[SUPPLIED DATA]

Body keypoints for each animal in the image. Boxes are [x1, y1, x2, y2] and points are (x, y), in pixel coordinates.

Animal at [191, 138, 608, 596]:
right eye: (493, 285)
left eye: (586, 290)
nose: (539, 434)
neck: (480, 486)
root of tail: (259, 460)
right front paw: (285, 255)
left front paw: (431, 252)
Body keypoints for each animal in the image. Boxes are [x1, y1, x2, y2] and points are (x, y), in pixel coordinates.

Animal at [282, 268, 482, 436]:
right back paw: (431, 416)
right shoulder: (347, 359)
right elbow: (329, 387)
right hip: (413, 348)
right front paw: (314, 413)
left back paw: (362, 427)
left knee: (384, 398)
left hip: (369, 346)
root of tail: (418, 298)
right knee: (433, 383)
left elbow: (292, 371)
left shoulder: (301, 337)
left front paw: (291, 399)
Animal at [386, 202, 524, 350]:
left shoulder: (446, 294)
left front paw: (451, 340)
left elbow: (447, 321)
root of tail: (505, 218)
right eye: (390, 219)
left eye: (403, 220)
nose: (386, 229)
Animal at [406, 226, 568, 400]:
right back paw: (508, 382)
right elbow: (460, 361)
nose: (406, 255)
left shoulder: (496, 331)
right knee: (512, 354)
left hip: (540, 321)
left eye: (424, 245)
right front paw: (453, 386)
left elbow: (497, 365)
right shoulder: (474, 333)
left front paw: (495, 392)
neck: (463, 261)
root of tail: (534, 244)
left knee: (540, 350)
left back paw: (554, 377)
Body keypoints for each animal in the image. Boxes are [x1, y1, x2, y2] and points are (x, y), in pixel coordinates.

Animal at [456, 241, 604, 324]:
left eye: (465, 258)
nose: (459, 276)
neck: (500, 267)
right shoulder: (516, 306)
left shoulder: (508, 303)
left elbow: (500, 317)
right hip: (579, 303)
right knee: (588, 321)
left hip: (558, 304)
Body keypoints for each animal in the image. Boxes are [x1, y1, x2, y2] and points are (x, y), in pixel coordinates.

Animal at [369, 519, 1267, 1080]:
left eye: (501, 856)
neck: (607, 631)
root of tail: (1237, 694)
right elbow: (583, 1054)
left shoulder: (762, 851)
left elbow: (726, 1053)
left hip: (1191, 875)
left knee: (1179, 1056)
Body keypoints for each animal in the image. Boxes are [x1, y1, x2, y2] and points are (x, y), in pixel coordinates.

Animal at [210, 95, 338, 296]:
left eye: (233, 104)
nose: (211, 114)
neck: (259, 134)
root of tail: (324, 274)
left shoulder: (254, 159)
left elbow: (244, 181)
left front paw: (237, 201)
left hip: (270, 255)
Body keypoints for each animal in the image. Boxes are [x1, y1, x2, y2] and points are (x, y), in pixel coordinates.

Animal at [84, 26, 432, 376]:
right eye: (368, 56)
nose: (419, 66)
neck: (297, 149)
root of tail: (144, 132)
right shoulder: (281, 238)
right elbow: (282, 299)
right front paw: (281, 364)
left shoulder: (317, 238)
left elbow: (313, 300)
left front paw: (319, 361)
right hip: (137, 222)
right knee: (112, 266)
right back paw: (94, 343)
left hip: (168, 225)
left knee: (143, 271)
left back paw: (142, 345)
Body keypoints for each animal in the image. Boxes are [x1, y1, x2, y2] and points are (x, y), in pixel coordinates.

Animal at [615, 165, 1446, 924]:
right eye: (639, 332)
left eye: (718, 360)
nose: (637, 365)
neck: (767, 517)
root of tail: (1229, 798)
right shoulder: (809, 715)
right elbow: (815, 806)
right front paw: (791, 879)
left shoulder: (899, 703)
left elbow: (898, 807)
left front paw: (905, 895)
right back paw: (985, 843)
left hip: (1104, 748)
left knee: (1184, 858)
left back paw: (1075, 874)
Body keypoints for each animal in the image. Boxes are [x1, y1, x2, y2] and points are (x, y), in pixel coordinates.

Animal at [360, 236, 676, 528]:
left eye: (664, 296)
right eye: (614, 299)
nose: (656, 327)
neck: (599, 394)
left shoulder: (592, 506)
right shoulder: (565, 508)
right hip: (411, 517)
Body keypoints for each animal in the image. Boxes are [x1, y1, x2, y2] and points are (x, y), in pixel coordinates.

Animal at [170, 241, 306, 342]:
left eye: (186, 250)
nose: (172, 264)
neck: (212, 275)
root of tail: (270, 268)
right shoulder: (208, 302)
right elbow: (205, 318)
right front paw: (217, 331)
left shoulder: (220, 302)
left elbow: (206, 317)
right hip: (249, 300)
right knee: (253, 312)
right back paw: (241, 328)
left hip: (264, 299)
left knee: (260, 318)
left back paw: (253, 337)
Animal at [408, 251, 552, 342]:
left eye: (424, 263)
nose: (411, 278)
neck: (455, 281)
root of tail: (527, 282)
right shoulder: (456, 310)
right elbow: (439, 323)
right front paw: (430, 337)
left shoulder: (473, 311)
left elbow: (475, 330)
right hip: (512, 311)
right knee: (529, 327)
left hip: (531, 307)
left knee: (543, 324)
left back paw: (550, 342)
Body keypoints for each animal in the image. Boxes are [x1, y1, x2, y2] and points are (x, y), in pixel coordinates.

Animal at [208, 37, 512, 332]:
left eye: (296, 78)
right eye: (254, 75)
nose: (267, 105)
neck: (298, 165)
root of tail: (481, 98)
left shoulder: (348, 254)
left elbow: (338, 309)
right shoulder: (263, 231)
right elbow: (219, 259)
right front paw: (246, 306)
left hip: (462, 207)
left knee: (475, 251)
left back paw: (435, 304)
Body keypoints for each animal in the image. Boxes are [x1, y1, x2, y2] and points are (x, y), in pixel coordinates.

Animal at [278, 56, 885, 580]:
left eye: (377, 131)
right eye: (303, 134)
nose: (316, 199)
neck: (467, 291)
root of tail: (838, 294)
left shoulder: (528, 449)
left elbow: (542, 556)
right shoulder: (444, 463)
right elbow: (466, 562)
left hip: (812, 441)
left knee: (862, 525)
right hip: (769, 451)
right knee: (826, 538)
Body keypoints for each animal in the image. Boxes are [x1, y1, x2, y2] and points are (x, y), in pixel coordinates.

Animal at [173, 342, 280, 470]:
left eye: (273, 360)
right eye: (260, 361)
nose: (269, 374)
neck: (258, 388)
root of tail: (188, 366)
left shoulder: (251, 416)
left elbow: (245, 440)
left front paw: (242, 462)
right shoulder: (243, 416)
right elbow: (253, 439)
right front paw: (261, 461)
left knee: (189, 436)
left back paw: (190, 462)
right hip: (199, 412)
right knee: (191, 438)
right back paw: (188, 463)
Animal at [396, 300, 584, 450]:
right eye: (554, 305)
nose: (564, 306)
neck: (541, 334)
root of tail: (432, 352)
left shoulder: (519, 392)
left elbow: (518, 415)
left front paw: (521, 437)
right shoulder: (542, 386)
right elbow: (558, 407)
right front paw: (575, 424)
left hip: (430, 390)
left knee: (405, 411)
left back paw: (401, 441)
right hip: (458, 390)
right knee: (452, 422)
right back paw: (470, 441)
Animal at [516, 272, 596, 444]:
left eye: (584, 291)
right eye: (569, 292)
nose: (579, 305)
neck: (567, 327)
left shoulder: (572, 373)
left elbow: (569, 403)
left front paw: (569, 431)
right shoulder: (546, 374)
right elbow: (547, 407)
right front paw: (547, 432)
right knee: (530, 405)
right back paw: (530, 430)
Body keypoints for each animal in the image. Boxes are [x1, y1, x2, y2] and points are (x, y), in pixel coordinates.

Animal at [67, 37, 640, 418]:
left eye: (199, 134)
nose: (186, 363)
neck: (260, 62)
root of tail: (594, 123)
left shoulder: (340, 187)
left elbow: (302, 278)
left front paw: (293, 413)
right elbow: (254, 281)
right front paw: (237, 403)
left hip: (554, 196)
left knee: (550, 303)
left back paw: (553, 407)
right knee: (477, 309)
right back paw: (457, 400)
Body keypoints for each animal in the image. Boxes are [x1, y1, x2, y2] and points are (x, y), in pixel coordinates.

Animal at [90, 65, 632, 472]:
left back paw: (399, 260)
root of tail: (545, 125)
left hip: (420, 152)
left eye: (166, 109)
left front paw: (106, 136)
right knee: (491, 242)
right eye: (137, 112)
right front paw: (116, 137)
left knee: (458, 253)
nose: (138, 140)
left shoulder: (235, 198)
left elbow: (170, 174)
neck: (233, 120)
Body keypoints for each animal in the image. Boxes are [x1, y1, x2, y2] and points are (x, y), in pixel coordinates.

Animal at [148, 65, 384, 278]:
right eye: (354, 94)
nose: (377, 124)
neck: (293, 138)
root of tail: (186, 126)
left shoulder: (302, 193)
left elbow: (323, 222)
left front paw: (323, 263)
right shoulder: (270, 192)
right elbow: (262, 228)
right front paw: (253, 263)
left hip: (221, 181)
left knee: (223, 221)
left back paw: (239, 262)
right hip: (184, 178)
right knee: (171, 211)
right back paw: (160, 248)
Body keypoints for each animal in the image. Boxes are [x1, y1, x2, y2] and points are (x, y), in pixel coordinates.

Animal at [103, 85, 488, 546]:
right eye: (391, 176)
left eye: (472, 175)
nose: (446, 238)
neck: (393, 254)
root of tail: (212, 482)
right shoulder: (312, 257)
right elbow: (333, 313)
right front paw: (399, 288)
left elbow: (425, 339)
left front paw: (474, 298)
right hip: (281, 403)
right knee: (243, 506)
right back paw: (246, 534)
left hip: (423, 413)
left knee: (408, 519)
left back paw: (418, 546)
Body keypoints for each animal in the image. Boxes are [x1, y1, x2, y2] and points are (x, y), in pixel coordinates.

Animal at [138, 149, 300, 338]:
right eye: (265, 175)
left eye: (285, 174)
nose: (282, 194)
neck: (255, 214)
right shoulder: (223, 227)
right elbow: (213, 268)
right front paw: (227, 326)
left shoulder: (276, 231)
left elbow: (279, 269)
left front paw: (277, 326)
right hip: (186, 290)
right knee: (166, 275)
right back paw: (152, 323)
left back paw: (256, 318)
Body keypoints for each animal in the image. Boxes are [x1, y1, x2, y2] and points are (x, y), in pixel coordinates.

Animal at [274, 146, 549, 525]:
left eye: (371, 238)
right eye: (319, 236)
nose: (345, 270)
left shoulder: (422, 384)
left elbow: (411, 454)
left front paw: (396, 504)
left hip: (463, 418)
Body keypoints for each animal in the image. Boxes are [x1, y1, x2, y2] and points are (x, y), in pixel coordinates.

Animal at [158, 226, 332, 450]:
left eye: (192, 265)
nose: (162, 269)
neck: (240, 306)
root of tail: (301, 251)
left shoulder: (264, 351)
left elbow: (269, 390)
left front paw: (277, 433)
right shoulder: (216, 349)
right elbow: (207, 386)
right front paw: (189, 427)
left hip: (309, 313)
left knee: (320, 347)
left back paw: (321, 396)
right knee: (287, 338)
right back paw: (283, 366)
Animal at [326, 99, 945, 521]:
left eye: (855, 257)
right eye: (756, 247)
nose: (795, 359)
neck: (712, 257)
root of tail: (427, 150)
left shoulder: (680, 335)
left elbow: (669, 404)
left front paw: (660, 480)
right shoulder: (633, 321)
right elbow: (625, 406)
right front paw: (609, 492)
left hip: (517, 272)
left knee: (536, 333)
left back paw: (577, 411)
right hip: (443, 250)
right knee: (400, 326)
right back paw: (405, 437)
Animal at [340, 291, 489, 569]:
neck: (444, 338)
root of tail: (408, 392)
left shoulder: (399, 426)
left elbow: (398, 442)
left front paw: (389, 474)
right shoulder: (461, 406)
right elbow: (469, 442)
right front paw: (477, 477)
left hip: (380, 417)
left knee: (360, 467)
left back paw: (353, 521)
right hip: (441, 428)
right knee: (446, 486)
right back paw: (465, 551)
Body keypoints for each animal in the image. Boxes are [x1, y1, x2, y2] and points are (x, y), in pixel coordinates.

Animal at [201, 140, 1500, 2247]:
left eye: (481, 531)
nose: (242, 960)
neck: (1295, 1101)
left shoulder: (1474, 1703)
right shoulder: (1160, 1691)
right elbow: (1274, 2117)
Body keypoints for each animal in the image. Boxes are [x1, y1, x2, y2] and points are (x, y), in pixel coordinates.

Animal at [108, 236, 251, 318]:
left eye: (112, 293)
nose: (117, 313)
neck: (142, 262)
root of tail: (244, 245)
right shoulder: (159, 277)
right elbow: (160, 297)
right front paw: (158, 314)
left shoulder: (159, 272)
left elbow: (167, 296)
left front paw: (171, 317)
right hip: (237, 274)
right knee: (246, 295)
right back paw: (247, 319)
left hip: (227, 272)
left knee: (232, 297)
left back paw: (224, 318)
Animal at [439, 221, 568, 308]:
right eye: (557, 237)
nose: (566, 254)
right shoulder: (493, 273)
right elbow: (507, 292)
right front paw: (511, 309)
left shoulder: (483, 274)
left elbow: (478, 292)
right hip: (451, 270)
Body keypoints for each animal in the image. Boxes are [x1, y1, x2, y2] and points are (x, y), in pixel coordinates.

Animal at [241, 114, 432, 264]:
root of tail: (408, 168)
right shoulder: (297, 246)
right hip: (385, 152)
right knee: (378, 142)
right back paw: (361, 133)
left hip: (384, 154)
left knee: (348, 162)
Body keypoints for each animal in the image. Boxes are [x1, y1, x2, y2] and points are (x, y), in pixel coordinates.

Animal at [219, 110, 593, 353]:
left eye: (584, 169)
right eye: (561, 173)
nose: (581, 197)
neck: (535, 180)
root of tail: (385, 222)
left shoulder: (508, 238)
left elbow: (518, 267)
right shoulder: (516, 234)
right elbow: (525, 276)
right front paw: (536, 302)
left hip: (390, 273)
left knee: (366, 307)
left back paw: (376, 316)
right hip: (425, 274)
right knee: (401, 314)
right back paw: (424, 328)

[/SUPPLIED DATA]

• YOUR OBJECTIVE
Could you restate word for word the lines above, from the one that contains "right shoulder: (565, 508)" through the one that contains "left back paw: (550, 342)", and no others?

• RESPONSE TO THE EXERCISE
right shoulder: (565, 508)
right hip: (411, 517)
Body keypoints for each animal in the image. Boxes are [x1, y1, x2, y2] and points are (x, y), in pixel coordinates.

Animal at [170, 241, 306, 342]:
left eye: (186, 250)
nose: (172, 264)
neck: (212, 275)
root of tail: (270, 268)
right shoulder: (208, 302)
right elbow: (205, 318)
right front paw: (217, 331)
left shoulder: (220, 302)
left elbow: (206, 317)
right hip: (249, 300)
right knee: (253, 312)
right back paw: (241, 328)
left hip: (264, 299)
left knee: (260, 318)
left back paw: (253, 337)
Animal at [408, 251, 552, 342]:
left eye: (424, 263)
nose: (411, 278)
neck: (455, 281)
root of tail: (527, 282)
right shoulder: (456, 310)
right elbow: (439, 323)
right front paw: (430, 337)
left shoulder: (473, 311)
left elbow: (475, 330)
right hip: (512, 311)
right knee: (529, 327)
left hip: (531, 307)
left knee: (543, 324)
left back paw: (550, 342)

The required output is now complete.